4. Cheap: Patrick and I have different budgets in mind, but, you know, the cheaper the better.

5. Fun to Drive: Sadly at the bottom of the list, but still important enough to rule out a car we drove the other day. (Sorry Volvo Cross Country. You’re just not worth selling my soul.) Even though I am a mom and kinda old now, I am still vivacious on occasion and drive like I have somewhere to be (I am usually late). I enjoy driving my small, maneuverable, stick shift zip-mobile now and am hesitant to do away with that joy completely.


I have friends who have embraced the Mom Van, like my friend Allyson. I totally support that and think it is great for them. It’s just not for me. Though the Swagger Wagon is undeniably awesome.


So what is there to do? I have unrealistic expectations of both brand and function, resulting in my discarding all possible options. Poor Patrick is about to implode and I don’t know how many more car discussions our marriage can withstand.

4 Readers rock!:

Anonymous said...

IndyGo +/- Clarian people mover is always an option

barrie said...

I will never forget when I had to have AAA come jump my old truck (recently replaced with a slightly newer old truck!) in your driveway and the guy knew you all because he had been there when you were pregnant with Colin and Patrick made you help push that volvo up the hill!!!!!!!

Leonore said...

You'll have to ask Patsy, but I think Patrick's first word was - seriously - "Mercedes". Engineering is great, no doubt, but safety features have become almost ubiquitous. I go for reliability... not sexy, but long-term it's economical. (so wrote the woman with 3 vehicles over 10 years old, each with 260K miles each, and still rollin')

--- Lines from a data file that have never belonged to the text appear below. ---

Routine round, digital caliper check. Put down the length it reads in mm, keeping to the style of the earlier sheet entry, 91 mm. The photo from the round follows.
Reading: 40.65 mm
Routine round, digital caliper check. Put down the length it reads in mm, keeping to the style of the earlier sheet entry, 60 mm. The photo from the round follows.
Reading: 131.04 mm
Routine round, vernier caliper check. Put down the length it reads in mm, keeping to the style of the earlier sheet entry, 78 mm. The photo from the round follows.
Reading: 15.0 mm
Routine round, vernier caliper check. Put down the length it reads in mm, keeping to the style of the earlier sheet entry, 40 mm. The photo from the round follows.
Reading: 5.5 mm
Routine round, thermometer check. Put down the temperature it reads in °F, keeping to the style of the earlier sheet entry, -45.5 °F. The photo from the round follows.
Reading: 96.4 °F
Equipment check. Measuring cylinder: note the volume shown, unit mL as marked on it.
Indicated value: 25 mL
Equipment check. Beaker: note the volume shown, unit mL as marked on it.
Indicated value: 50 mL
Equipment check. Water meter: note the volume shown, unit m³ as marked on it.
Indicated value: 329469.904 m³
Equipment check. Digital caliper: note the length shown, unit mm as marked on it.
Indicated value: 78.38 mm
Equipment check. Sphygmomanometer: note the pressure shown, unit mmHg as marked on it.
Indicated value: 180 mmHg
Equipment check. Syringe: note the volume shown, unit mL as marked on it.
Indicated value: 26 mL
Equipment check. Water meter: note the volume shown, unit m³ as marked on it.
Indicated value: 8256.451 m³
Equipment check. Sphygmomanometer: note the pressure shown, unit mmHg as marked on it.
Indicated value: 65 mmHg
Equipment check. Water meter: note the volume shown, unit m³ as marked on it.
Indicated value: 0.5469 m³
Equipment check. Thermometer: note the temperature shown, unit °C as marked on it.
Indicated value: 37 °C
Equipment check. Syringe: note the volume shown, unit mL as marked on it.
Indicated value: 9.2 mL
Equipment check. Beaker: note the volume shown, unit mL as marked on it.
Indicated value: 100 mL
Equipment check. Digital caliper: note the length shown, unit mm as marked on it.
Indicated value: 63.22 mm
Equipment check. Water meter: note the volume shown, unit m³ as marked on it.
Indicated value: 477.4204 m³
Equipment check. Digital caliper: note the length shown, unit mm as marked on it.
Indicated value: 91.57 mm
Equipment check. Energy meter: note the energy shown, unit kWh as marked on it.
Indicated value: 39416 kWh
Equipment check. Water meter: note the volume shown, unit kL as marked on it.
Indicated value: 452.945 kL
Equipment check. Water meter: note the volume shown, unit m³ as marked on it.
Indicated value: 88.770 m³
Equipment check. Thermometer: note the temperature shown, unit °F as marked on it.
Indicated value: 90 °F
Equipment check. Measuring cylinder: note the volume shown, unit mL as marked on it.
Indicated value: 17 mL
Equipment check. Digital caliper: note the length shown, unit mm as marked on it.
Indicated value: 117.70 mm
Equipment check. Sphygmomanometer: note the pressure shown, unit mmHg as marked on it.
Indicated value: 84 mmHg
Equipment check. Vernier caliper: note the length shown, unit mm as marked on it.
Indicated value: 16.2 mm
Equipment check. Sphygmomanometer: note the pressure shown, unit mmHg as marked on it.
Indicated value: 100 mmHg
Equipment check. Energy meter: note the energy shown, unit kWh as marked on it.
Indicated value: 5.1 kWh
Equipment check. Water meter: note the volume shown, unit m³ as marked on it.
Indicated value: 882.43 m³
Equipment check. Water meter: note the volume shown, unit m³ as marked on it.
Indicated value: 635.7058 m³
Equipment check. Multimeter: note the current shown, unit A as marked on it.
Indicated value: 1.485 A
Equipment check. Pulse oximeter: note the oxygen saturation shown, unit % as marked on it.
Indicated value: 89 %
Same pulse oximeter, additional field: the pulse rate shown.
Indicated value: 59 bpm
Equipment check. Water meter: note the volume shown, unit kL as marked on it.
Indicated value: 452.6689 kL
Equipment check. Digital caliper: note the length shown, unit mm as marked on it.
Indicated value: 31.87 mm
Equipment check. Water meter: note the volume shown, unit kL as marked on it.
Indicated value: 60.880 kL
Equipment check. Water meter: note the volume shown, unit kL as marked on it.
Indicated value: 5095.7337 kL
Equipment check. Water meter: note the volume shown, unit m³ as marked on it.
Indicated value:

Long Family Chronicles said...

Wow, I made the blog!! Thanks!! :) I have to tell you what ... I was very embarrassed to drive it around ... however, after driving it for 2 weeks with little Sophia in tow ... I can't believe I didn't do it earlier! The 4 door honda accord combined with 28 lbs of sophia weight was killing my back ... the automatic sliding doors and automatic trunk pop and close are amazing!!! :) Good luck finding your "new" car!!! I wish you the best!!